これは、僕なりにここでの仕事をきちんと覚えていくための記録であり、『死なない魔道兵』という兵器と過ごさなければならない状況に対する不満を唯一吐き出せる場所。一年分の日記はかけそうなそれに最初の一日目として今日のことを書いていく。
この日誌を十冊埋めても、アレが終わらなかったら逃げだそう。
幸いにも、金貨は十分ある。別の国へと逃げ、そこで新たな日々を過ごしていくことを選んでも問題ないくらいの量だし、十年待てば、警戒も薄れて国外へ逃げ出すことも十分可能だろう。
「……何を書こう」
はじめることの難しさについて考えながらも、ペンを走らせていく。アレの大まかな特徴、終わる条件、推定される難易度、今回アレが負った怪我やその経緯に原因。それに、十年目まであと何日なのか。
それらを記せばとりあえず本を閉じる。
「一週間、か」
『死なない魔道兵』が終わる条件を一人つぶやく。一見すると、単純に見えるその条件はあの脆弱性を考えれば、決してそうではないことぐらい、あれを見た以上嫌でも受け止めなければならない事実だ。
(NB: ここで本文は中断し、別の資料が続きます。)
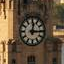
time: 12:15
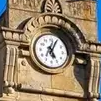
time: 5:04
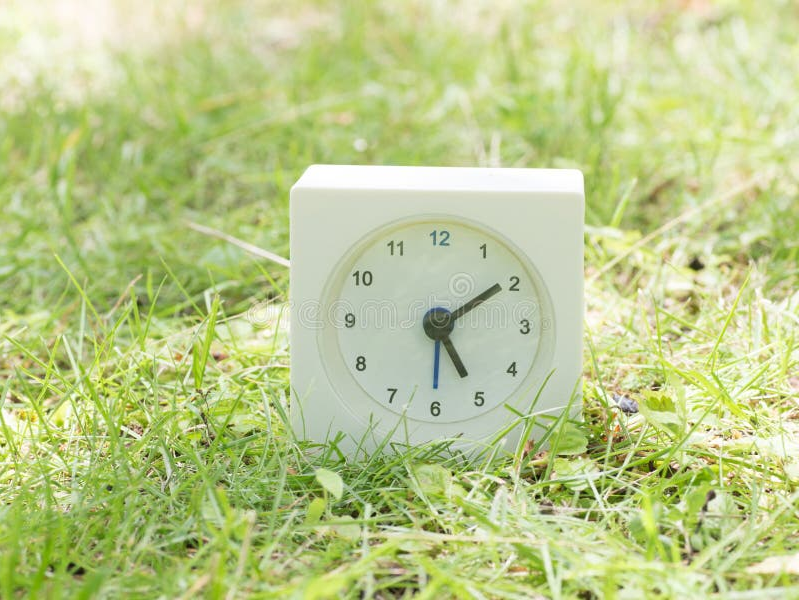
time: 5:09
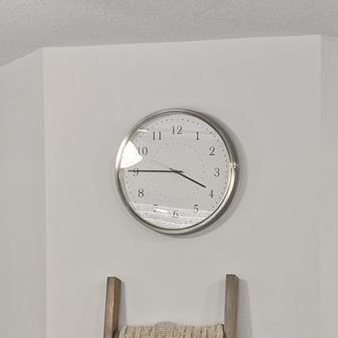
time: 3:45
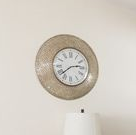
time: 2:38
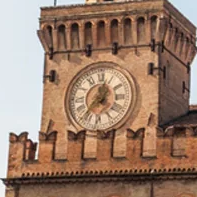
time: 12:37
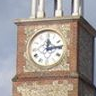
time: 12:13
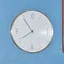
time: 7:54
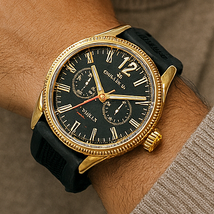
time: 11:14
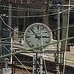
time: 2:52
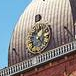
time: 1:22
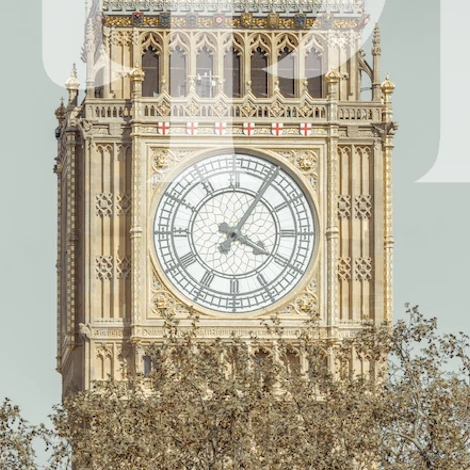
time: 4:05
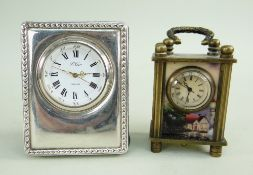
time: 2:48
恐らく最初の一年はアレの脆さを痛感する一年となるだろう。
「……とっとと、終わらせよう。そうすれば、帰れるかもしれないから」
『守り人』という制度が必要無くなれば、もしかしたら帰れるかもしれない。
また、父さんと笑い合うことができるかもしれない。
また、母さんに叱られることができるかもしれない。
また、兄さんと一緒に本を読むことができるかもしれない。
そのためにも、僕はあの兵器を終わらせなくっちゃいけない。そう思いながら今後の生活に想いを馳せ、ベッドへと横たわった。
この最悪としか言いようのない一日が、いつか笑い話にできることをひそかに願いながら。